World

The Making of Vladimir Putin


His intentions, in hindsight, were clear enough, months before the invasion. Mr. Eltchaninoff, the French author, seems so. “The religion of war has installed itself,” he said. “Putin has replaced the truth with a myth.”

But why now? According to Putin, the West has long concluded that it is weak, divided, decadent, assigned to personal consumption and promiscuity. Germany has a new leader, and France has an election coming up. Foreign relations with China have been strengthened. Poor intelligence convinced him that at least Russian troops would be welcomed as liberators over large swaths of eastern Ukraine. Covid-19, Mr. Bagger said, “gave him a sense of urgency, time was running out.”

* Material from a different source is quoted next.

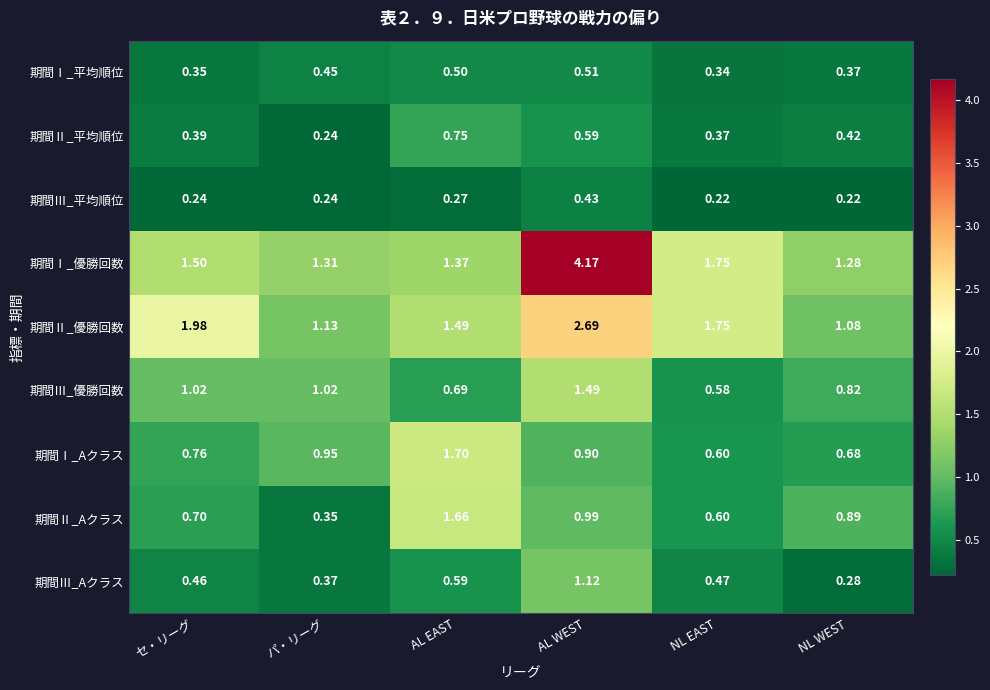

At which label does 期間Ⅱ_Aクラス reach its peak?

AL EAST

Mr. Hollande, the former president, put it more simply: “Putin reveled in his success. In recent years, he has won a lot. In Crimea, in Syria, in Belarus, in Africa, in Kazakhstan. “Putin said to himself: ‘I’m moving up everywhere. Where am I in retreat? Nowhere!'”

This is no longer the case. In a single stroke, Mr. Putin roiled NATO, ended Swiss neutrality and German postwar pacifism, and united an often divided European Union that made it difficult for the Russian economy for years to come, provoking a mass exodus of educated Russians and reinforcing what he denied. ever existed, in a way that will prove indelible: the nation of Ukraine. He succumbed to the nimble and courageous Ukrainian president, Volodymyr Zelensky, a man he mocked.

Gabuev, a senior fellow at Carnegie Moscow who is currently in Istanbul, said: “He has unmasked the achievements of his presidency. For Mr. Hollande, “Mr. Putin has committed the irreparable.”

It’s certainly not easy to figure out which way back. President Biden has called Mr Putin a “brute force”, “war criminal” and “murderer”. However, the Russian leader retains deep support in Russia and tightly controls his security services.

It’s a well-known power error. A vast distance seemed to separate the man who won the House of Representatives in 2001 from a conciliatory speech and the angry leader berating the “traitors of the nation” lured by the West, who ” can’t do without foie gras, oysters or so-called libertarian circles,” as he included it in his speech during this month’s speech on traitors and scum. If nuclear war remains a distant possibility, it is less so than a month ago – a topic of frequent dinner table conversations across Europe as Mr. pursuing the “de-fascistization” of a Jewish-led country.